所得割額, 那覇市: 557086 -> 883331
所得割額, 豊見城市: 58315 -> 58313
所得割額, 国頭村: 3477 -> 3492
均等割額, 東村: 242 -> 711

---

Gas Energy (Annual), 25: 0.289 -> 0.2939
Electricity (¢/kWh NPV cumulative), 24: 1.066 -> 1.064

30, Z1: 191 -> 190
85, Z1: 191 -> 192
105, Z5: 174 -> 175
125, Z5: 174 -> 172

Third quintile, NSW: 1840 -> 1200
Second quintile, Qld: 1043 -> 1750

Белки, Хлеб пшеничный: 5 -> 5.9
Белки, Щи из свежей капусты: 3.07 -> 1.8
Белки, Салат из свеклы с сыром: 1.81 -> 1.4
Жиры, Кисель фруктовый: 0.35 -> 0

→ **WHAT TO PRODUCE**
After locating the line with "所得割額, 那覇市: 557086 -> 883331" in the material above, return it and each line after it exactly, ending at the line with "均等割額, 東村: 242 -> 711".

→ **RESPONSE BOX**
所得割額, 那覇市: 557086 -> 883331
所得割額, 豊見城市: 58315 -> 58313
所得割額, 国頭村: 3477 -> 3492
均等割額, 東村: 242 -> 711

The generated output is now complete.